Afganistan'da on yıllardır sürüp giden savaşta eşlerini ve çocuklarını kaybeden, topraktan yapılmış evlerde ya da derme çatma çadırlarda barınan Afgan kadınları, hayata tutunabilmek için yoksulluk ve açlık başta olmak üzere sayısız olumsuzluklara karşı mücadele etmek zorunda kalıyor.

Taliban döneminde bütün haklarını kaybeden kadınlar, bu dönemde oy kullanma, devlet dairelerinde ve televizyon/radyolarda çalışma hakları ellerinden alınmıştı. 2001 yılında iktidara gelen yeni hükümetten de istediklerini alamayan Afgan kadınları, her şeye rağmen yaşama tutunmaya çalışıyor.

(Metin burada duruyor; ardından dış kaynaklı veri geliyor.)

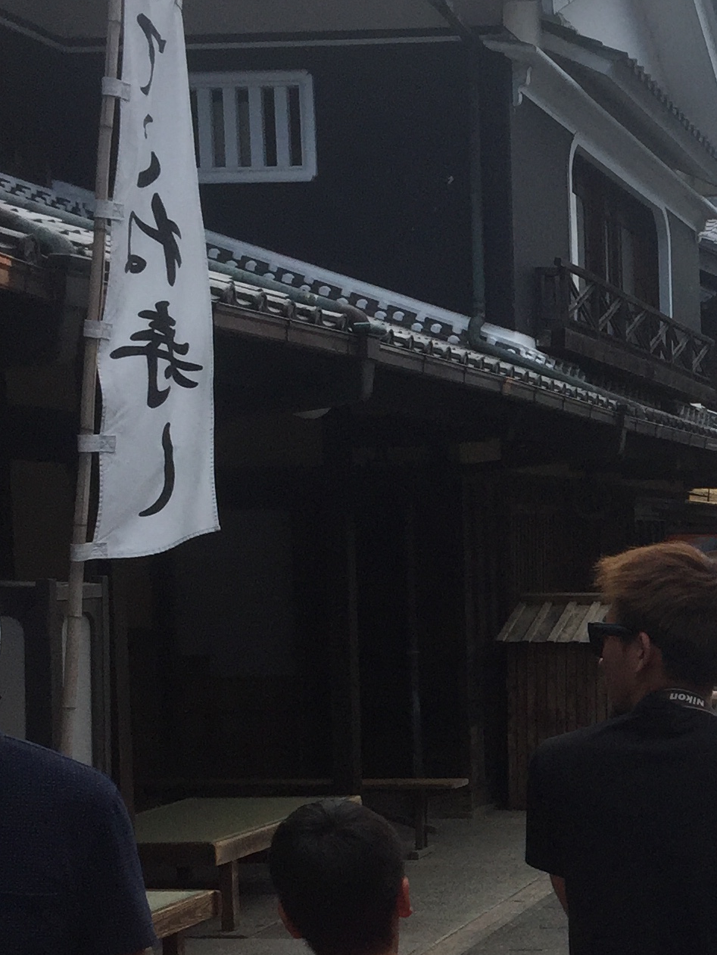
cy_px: 735
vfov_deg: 25.6
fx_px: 2071
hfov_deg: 18.5
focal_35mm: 75
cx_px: 890
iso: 32
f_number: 2.2
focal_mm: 4.15
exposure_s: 1/2825
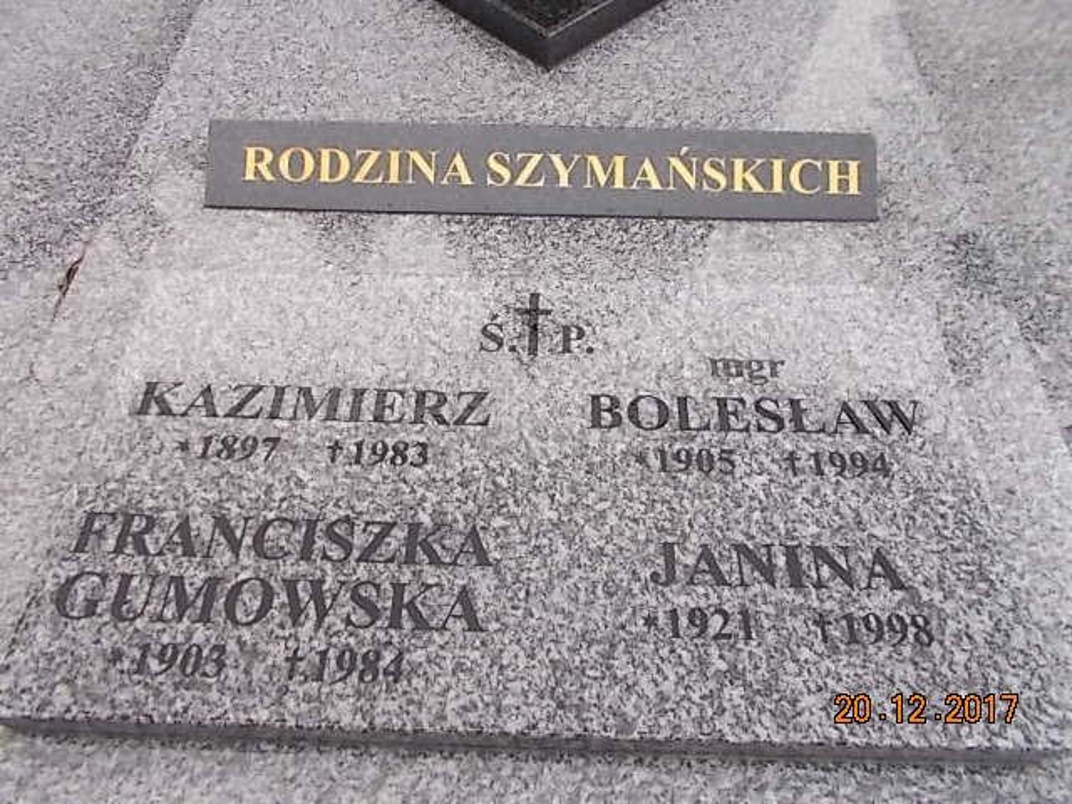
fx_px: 805
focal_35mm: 26
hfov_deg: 67.3
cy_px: 402
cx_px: 536
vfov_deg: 53.1
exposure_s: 1/50
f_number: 3.2
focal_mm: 4.6
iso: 80
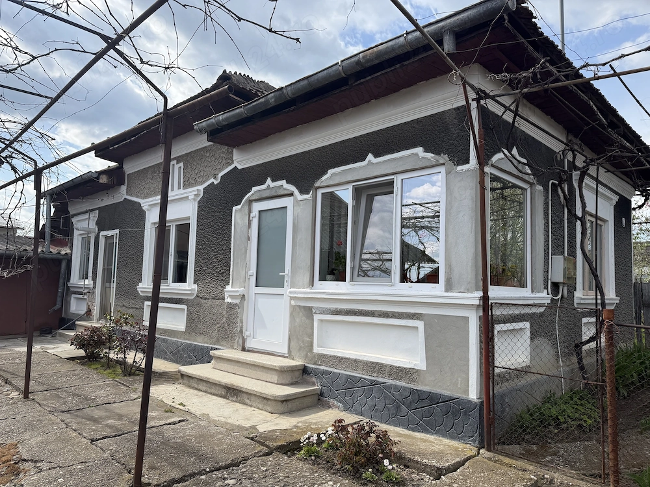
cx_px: 325
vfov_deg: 56.8
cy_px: 244
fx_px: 451
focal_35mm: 24
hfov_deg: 71.6
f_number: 1.78
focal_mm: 6.76
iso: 100
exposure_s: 1/4167
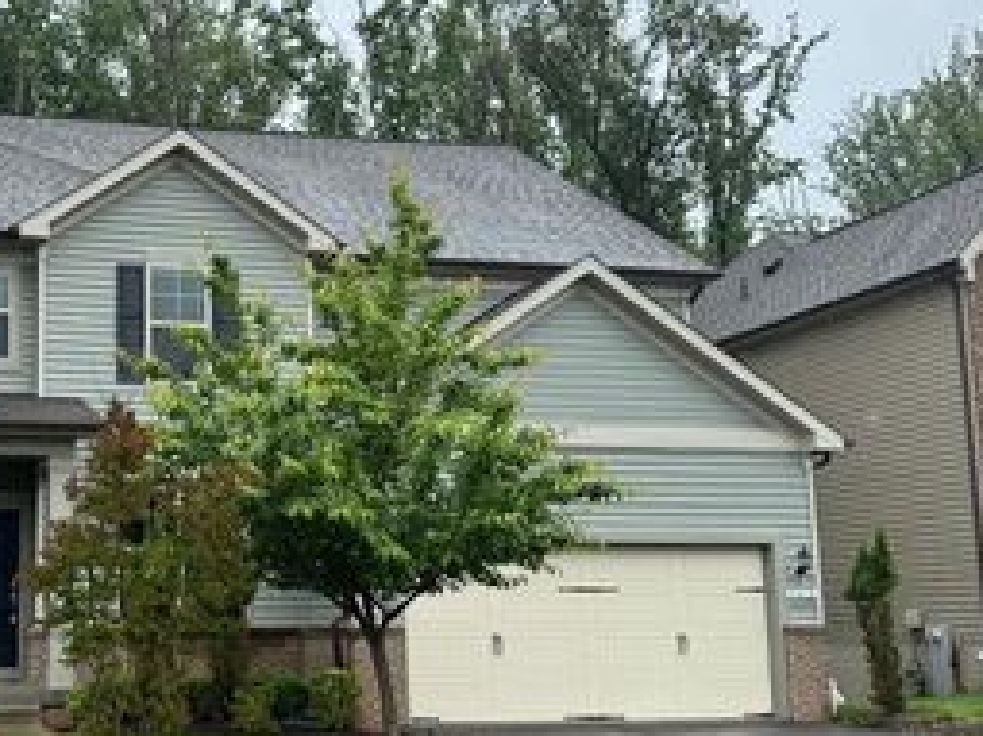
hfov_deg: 38.6
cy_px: 430
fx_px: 1334
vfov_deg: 30.8
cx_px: 170
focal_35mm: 47
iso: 80
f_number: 1.78
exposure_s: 1/1456
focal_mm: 6.76
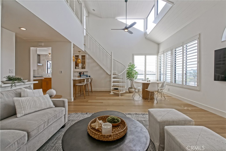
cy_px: 76
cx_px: 113
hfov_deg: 100.4
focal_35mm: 15
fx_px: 94
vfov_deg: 77.3
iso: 250
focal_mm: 10
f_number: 9.5
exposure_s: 1/60
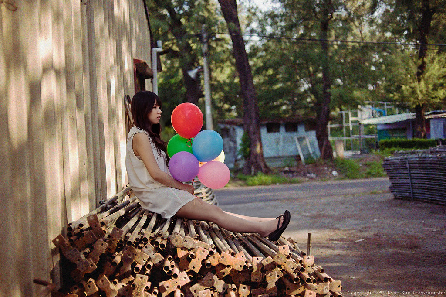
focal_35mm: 35
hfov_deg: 54.5
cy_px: 148
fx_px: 433
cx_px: 223
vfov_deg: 37.8
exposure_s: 1/320
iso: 100
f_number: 2.2
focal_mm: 35
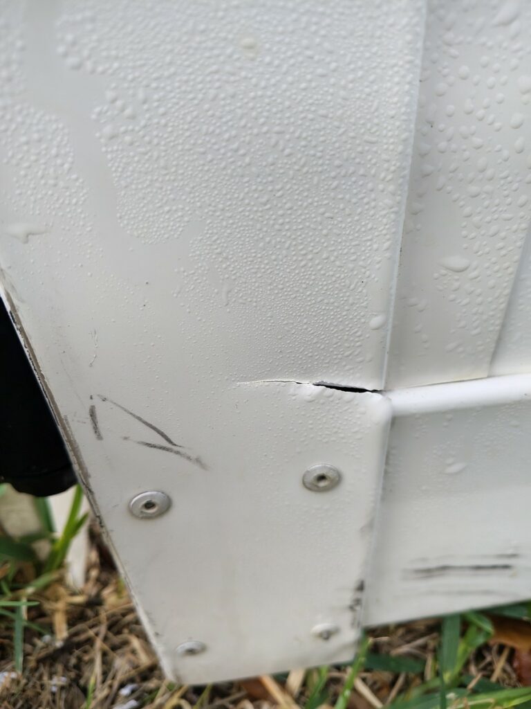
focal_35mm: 24
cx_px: 266
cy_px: 354
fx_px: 491
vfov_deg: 71.6
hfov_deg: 56.8
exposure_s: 1/161
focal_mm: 5.56
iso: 100
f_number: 1.8
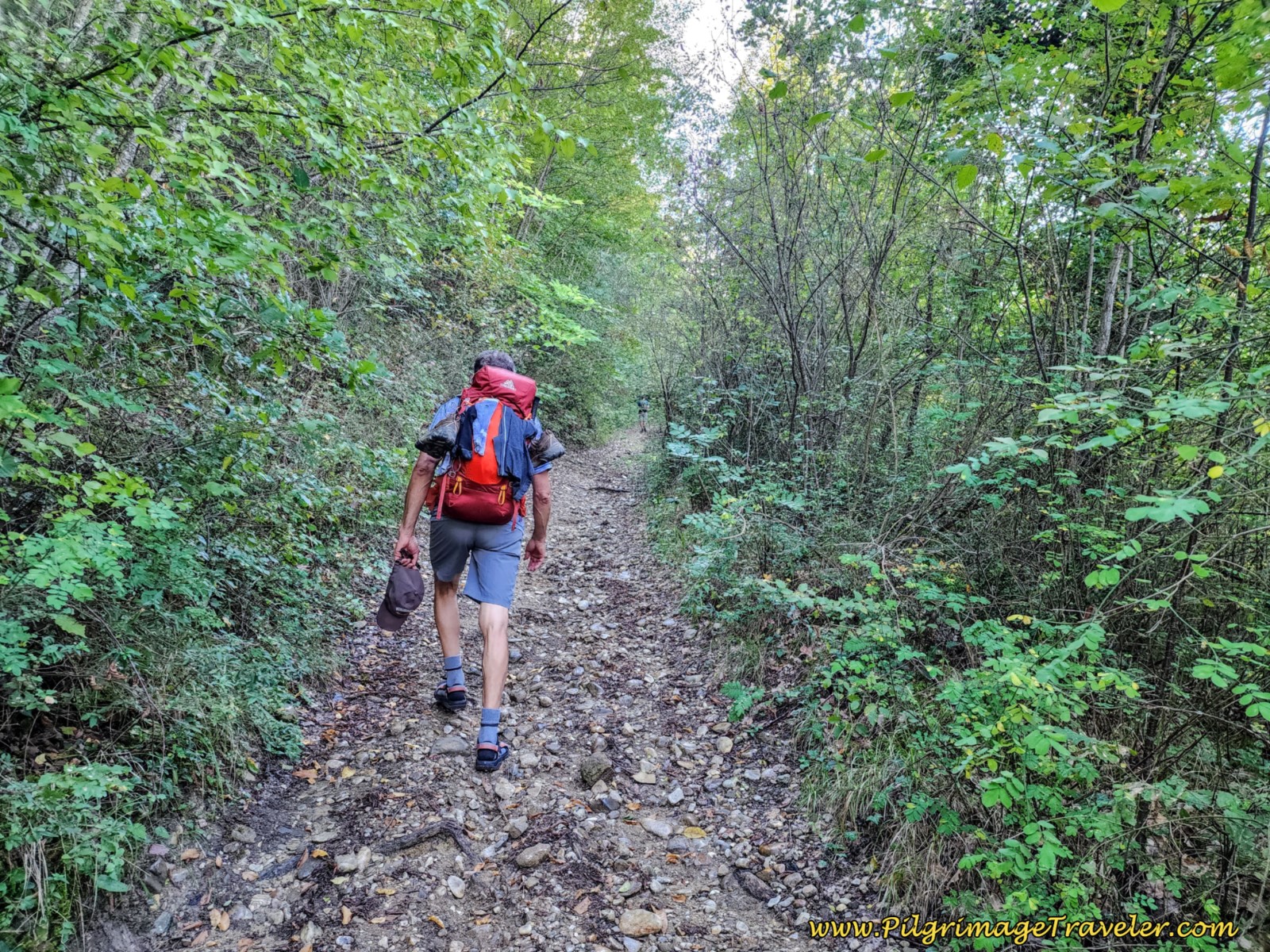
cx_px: 635
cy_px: 476
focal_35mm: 23
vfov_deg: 58.9
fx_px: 844
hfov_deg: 73.9
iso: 200
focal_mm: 6.4
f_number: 1.8
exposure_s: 1/120
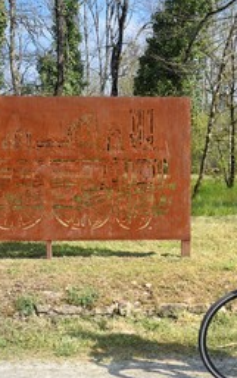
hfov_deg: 21.4
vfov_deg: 34.0
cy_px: 197
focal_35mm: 60
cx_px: 184
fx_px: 619
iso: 800
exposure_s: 1/1000
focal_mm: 36
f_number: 9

Afganistan'ın, dünyada kadının en ağır toplumsal baskı altında tutulduğu ülkelerden biri olmayı halen sürdürdüğü açık bir şekilde görülebiliyor. Bu ülkede kadınlar her yönden baskı altına alınıyor ve çeşitli işkencelere maruz kalıyor.

8 Mart Afgan kadını için büyük bir anlam ifade etmiyor

Afganistan'ın bazı büyük kentlerinde bu özel gün kutlanırken, çoğu bölgesinde ise 8 Mart kadınlar için büyük bir anlam ifade etmiyor. Burada yaşayan kadınların 8 Mart'ı kutlamaları şöyle dursun, bu günü hatırlamiyorlar bile.

Cevizcanlı Fatma, AA muhabirine yaptığı açıklamada, ''Kadınları günü diye özel bir günün olduğunu ilk kez duyuyorum'' dedi.

Çocukluğundan beri böyle bir şeye tanıklık etmediğini dile getiren Fatma, her gün olduğu gibi bugünü de normal geçireceğini belirtti.

Cevizcanlı Fatma, ''18 yıldır evliyim, bugüne kadar eşim bile böyle bir özel günün olduğunu söyleyip herhangi bir hediye almadı, Afganistan'da çoğu kadınlar hapis hayatı yaşıyor. Normal hakları bile verilmiyor'' diye konuştu.

Mezar-i Şerif sakinlerinden Amina Nezami de 8 Mart Dünya Kadınlar Günü diye bir günün olduğunu sadece duyduğunu ancak kimsenin kendisini kutlamadığını söyledi.

14 yıl önce eşini iç savaşlarda kaybettiğini ifade eden Nezami, 2 çocuğuyla birlikte hayata tutunmaya çalıştığını, böyle bir günün kendisi için bir anlam ifade etmediğini kaydetti.

Afganistan'da kadın olmak çok zor

Bazı eyaletlerinde şeriat kurallarının hakim olduğu ve cehaletin kol gezdiği Afganistan'da kadın olmak çok zor. Erkeklerin ''söz dinlemeyen'' kadınlara uyguladıkları şiddet yöntemleri arasında dövmek ve yüze kezzap atmak en yaygın olanı. Saldırgan erkekler ise çoğu zaman hiçbir ceza almadan kurtuluyor.

Afganistan, dünyanın kadınlar için en tehlikeli ülkelerin arasında yer alıyor. Birçok kadın her gün şiddete maruz kalırken bu durum içler acısı koşulları yansıtıyor.

BM raporuna göre, Afganistan'daki kız çocuklarının yarısı, 15 yaşından önce evlendiriliyor. Doğurganlık oranının çok yüksek olduğu Afganistan'da her kadın, ortalama 5,1 bebek sahibi oluyor.